→ **ÉNONCÉ**: D'après l'extrait sur les résultats électoraux de l'extrême gauche, combien de voix l'extrême gauche avait-elle recueillies aux régionales de 1998 ?

→ **EXTRAIT**:
Les commentateurs, voulant démontrer l'échec de l'extrême gauche, comparent les résultats des listes LO-LCR aux régionales à leurs propres prédictions ou aux sondages, c'est-à-dire non pas à ce que, nous, nous prévoyions, mais à leurs romans. Quand ils veulent comparer des chiffres, ils comparent les résultats de ces régionales de 2004 à ceux du premier tour de l'élection présidentielle de 2002. Mais la comparaison est boiteuse. Ce sont les résultats de la présidentielle qui étaient exceptionnels, avec les quelque 10% cumulés par Arlette Laguiller, Olivier Besancenot et Daniel Gluckstein. En réalité, depuis neuf ans, depuis l'élection présidentielle de 1995, il y a un électorat d'extrême gauche stable, qui représente autour de 5% au niveau national et qui, à part les législatives de 2002, s'est manifesté dans toutes les élections, au-delà de leur variété et de leurs aléas.

Comparés aux élections régionales de 1998, les résultats de l'extrême gauche se maintiennent.

Même là, la comparaison ne peut pas être rigoureuse car, en 1998, non seulement LO et LCR s'étaient présentées séparément, mais en plus il n'y avait pas de liste d'extrême gauche dans la totalité des départements de la France continentale. Il est néanmoins significatif de constater qu'en 1998 l'extrême gauche avait recueilli 938796 voix (4,38%) et qu'en 2004 ces chiffres sont de 1078447 (4,58% des suffrages exprimés). Dans 45 des 70 départements où il y avait une liste d'extrême gauche en 1998 et une liste LO-LCR en 2004, c'est-à-dire dans la majorité des cas, il y a une progression de nos résultats.

Autre comparaison, cette fois-ci avec les européennes de 1999, où LO et la LCR, en se présentant ensemble, avaient recueilli 905118 voix (5,18% des exprimés), contre 1078447 voix (4,58%) à ces régionales de 2004. Léger recul, donc, en pourcentage, progression en nombre de voix, donc maintien global de l'électorat.

→ **JEU DE DONNÉES**:
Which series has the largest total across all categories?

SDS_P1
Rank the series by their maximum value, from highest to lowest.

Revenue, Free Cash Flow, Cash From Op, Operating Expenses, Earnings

→ **RÉSULTAT ATTENDU**: 938796 voix, soit 4,38 %.